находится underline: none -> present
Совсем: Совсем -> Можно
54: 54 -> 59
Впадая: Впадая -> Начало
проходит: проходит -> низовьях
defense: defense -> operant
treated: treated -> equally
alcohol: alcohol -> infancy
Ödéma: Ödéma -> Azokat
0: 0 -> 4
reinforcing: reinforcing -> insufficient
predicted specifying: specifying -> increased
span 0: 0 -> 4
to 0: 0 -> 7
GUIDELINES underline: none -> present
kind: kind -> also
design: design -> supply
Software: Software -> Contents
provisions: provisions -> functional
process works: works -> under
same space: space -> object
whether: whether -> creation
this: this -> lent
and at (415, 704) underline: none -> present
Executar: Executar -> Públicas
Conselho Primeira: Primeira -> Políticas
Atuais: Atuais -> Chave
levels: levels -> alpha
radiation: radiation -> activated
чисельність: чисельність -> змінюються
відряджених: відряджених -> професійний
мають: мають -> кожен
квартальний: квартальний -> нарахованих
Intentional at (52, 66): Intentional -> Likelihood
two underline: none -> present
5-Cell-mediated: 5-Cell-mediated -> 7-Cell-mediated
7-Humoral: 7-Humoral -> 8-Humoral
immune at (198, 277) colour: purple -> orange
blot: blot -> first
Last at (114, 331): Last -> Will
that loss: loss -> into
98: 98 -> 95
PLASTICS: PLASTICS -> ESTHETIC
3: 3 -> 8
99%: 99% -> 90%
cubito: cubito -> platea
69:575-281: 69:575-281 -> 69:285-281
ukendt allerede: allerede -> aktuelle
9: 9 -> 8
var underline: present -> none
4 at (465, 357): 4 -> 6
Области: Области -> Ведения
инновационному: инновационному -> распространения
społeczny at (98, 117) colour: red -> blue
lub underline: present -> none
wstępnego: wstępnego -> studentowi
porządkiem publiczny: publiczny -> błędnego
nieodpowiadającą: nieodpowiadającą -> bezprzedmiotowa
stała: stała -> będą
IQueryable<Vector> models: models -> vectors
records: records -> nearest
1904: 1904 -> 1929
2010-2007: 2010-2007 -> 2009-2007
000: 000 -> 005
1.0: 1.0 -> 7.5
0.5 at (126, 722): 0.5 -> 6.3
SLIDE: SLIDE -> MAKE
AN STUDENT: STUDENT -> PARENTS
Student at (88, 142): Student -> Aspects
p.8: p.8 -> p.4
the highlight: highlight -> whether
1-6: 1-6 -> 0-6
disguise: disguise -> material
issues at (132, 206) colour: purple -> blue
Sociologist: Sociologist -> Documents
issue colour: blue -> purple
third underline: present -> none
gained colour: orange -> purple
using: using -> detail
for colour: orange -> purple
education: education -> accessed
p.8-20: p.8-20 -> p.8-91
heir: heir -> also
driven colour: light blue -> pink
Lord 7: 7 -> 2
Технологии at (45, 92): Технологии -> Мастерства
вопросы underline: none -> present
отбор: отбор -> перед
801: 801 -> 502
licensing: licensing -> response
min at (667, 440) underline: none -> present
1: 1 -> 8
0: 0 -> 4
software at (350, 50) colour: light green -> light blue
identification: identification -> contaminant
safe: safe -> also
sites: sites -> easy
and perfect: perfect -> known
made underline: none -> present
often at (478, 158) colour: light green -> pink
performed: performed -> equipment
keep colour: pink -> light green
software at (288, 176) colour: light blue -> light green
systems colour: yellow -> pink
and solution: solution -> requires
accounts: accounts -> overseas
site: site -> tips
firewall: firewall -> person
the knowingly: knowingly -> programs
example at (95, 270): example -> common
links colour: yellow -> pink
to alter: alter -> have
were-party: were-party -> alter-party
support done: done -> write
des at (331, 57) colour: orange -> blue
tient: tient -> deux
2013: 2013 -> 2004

┄┄┄┄┄┄

Given exercise>
Rewrite the data above, changing every "colour" to "color" and leaving everything else unchanged.

Finished exercise>
находится underline: none -> present
Совсем: Совсем -> Можно
54: 54 -> 59
Впадая: Впадая -> Начало
проходит: проходит -> низовьях
defense: defense -> operant
treated: treated -> equally
alcohol: alcohol -> infancy
Ödéma: Ödéma -> Azokat
0: 0 -> 4
reinforcing: reinforcing -> insufficient
predicted specifying: specifying -> increased
span 0: 0 -> 4
to 0: 0 -> 7
GUIDELINES underline: none -> present
kind: kind -> also
design: design -> supply
Software: Software -> Contents
provisions: provisions -> functional
process works: works -> under
same space: space -> object
whether: whether -> creation
this: this -> lent
and at (415, 704) underline: none -> present
Executar: Executar -> Públicas
Conselho Primeira: Primeira -> Políticas
Atuais: Atuais -> Chave
levels: levels -> alpha
radiation: radiation -> activated
чисельність: чисельність -> змінюються
відряджених: відряджених -> професійний
мають: мають -> кожен
квартальний: квартальний -> нарахованих
Intentional at (52, 66): Intentional -> Likelihood
two underline: none -> present
5-Cell-mediated: 5-Cell-mediated -> 7-Cell-mediated
7-Humoral: 7-Humoral -> 8-Humoral
immune at (198, 277) color: purple -> orange
blot: blot -> first
Last at (114, 331): Last -> Will
that loss: loss -> into
98: 98 -> 95
PLASTICS: PLASTICS -> ESTHETIC
3: 3 -> 8
99%: 99% -> 90%
cubito: cubito -> platea
69:575-281: 69:575-281 -> 69:285-281
ukendt allerede: allerede -> aktuelle
9: 9 -> 8
var underline: present -> none
4 at (465, 357): 4 -> 6
Области: Области -> Ведения
инновационному: инновационному -> распространения
społeczny at (98, 117) color: red -> blue
lub underline: present -> none
wstępnego: wstępnego -> studentowi
porządkiem publiczny: publiczny -> błędnego
nieodpowiadającą: nieodpowiadającą -> bezprzedmiotowa
stała: stała -> będą
IQueryable<Vector> models: models -> vectors
records: records -> nearest
1904: 1904 -> 1929
2010-2007: 2010-2007 -> 2009-2007
000: 000 -> 005
1.0: 1.0 -> 7.5
0.5 at (126, 722): 0.5 -> 6.3
SLIDE: SLIDE -> MAKE
AN STUDENT: STUDENT -> PARENTS
Student at (88, 142): Student -> Aspects
p.8: p.8 -> p.4
the highlight: highlight -> whether
1-6: 1-6 -> 0-6
disguise: disguise -> material
issues at (132, 206) color: purple -> blue
Sociologist: Sociologist -> Documents
issue color: blue -> purple
third underline: present -> none
gained color: orange -> purple
using: using -> detail
for color: orange -> purple
education: education -> accessed
p.8-20: p.8-20 -> p.8-91
heir: heir -> also
driven color: light blue -> pink
Lord 7: 7 -> 2
Технологии at (45, 92): Технологии -> Мастерства
вопросы underline: none -> present
отбор: отбор -> перед
801: 801 -> 502
licensing: licensing -> response
min at (667, 440) underline: none -> present
1: 1 -> 8
0: 0 -> 4
software at (350, 50) color: light green -> light blue
identification: identification -> contaminant
safe: safe -> also
sites: sites -> easy
and perfect: perfect -> known
made underline: none -> present
often at (478, 158) color: light green -> pink
performed: performed -> equipment
keep color: pink -> light green
software at (288, 176) color: light blue -> light green
systems color: yellow -> pink
and solution: solution -> requires
accounts: accounts -> overseas
site: site -> tips
firewall: firewall -> person
the knowingly: knowingly -> programs
example at (95, 270): example -> common
links color: yellow -> pink
to alter: alter -> have
were-party: were-party -> alter-party
support done: done -> write
des at (331, 57) color: orange -> blue
tient: tient -> deux
2013: 2013 -> 2004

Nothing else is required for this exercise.